Of the lines in the data below, write out exactly those from the one holding "left front paw: (482, 395)" through the one holding "left knee: (676, 384)", both included.

Exercise materials —

-- -- --

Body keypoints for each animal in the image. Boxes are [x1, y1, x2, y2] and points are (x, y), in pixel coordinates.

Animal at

-- -- --

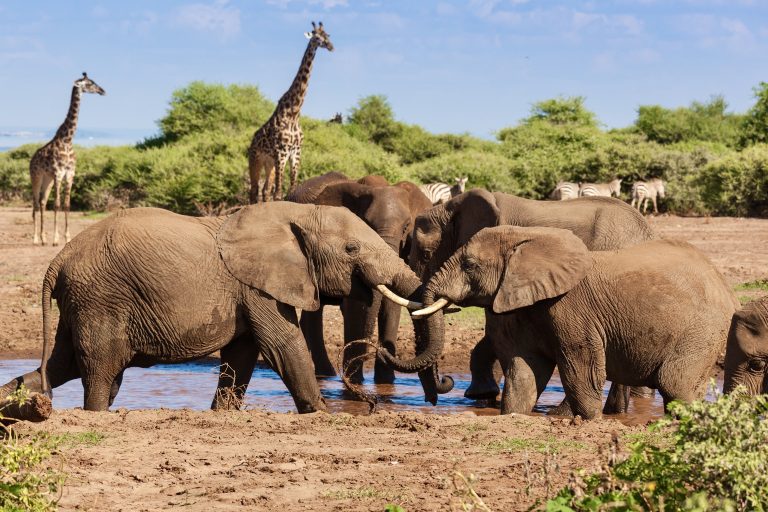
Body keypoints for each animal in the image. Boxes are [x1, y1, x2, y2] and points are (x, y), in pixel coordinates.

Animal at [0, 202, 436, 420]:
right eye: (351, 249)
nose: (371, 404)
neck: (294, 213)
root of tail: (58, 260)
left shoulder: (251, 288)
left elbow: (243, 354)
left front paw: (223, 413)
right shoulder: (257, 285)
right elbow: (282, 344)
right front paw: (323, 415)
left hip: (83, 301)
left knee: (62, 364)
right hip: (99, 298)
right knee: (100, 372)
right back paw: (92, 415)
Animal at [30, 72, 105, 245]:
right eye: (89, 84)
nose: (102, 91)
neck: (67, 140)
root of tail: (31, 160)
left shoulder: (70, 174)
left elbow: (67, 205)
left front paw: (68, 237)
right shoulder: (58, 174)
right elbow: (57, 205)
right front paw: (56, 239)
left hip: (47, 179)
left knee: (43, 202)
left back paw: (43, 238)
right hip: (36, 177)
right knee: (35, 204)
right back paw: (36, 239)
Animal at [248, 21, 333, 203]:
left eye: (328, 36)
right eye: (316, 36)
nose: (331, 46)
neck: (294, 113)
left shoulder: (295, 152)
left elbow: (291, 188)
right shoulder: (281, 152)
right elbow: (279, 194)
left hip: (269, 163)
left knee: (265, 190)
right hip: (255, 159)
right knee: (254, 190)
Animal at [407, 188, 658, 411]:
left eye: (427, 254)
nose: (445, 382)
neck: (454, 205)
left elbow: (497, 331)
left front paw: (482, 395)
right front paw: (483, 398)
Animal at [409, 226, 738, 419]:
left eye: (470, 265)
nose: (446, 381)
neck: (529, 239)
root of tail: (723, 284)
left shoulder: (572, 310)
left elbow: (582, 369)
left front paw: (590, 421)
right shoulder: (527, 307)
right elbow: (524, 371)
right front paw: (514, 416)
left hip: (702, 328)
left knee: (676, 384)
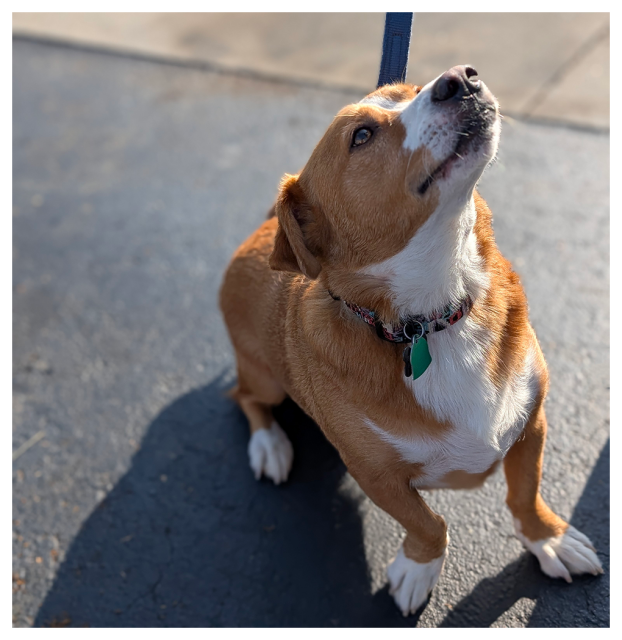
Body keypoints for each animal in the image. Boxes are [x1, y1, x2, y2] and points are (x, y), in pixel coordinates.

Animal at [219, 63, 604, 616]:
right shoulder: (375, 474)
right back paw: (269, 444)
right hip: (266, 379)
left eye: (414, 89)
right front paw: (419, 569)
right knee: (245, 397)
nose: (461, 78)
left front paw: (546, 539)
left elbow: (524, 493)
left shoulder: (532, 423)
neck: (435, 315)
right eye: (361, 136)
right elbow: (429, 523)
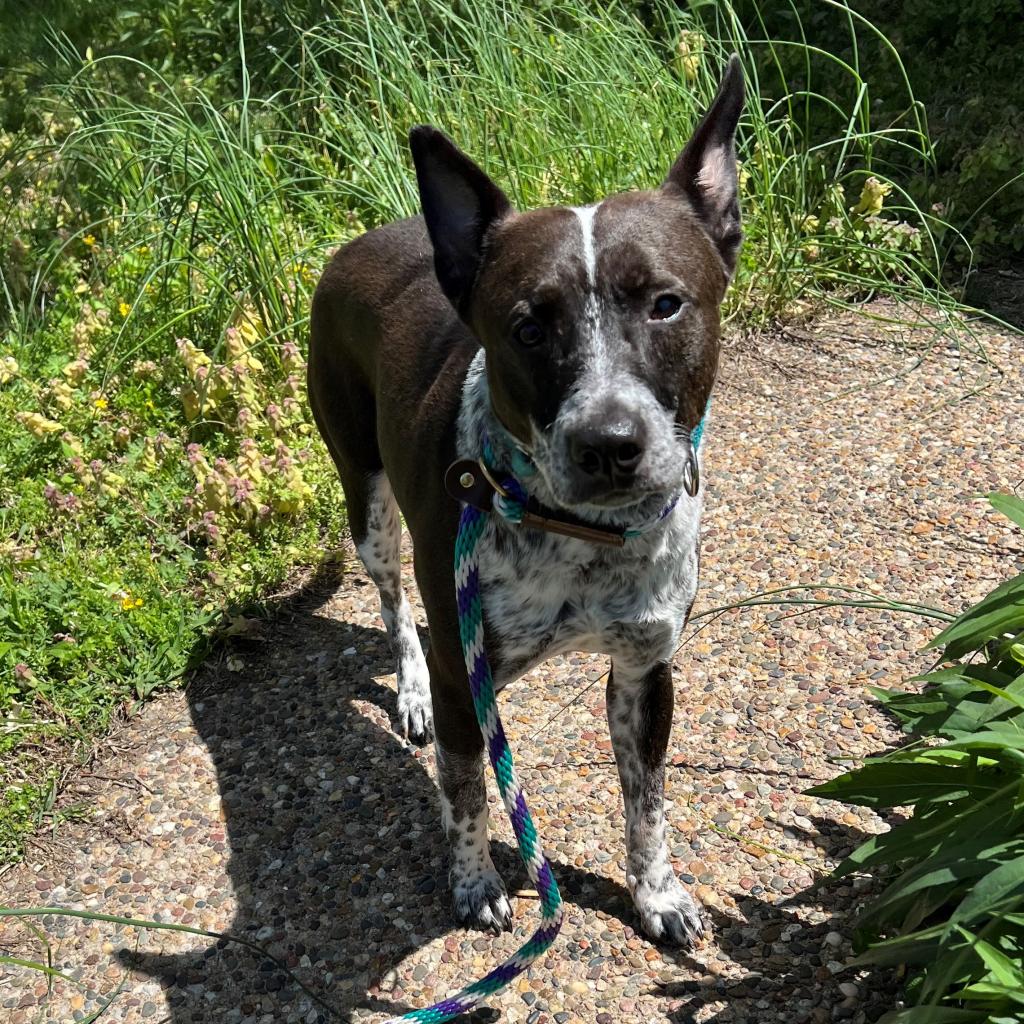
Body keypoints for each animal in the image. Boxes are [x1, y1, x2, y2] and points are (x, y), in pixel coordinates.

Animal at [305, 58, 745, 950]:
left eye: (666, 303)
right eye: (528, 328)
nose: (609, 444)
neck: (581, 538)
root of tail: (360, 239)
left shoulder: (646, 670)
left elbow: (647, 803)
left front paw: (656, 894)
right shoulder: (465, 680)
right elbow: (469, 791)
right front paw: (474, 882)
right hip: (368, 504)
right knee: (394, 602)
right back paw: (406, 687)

-- -- --

Answer section —
left front paw: (482, 395)
right front paw: (483, 398)
Animal at [409, 226, 738, 419]:
left eye: (470, 265)
nose: (446, 381)
neck: (529, 239)
root of tail: (723, 284)
left shoulder: (572, 310)
left elbow: (582, 369)
left front paw: (590, 421)
right shoulder: (527, 307)
right elbow: (524, 371)
right front paw: (514, 416)
left hip: (702, 328)
left knee: (676, 384)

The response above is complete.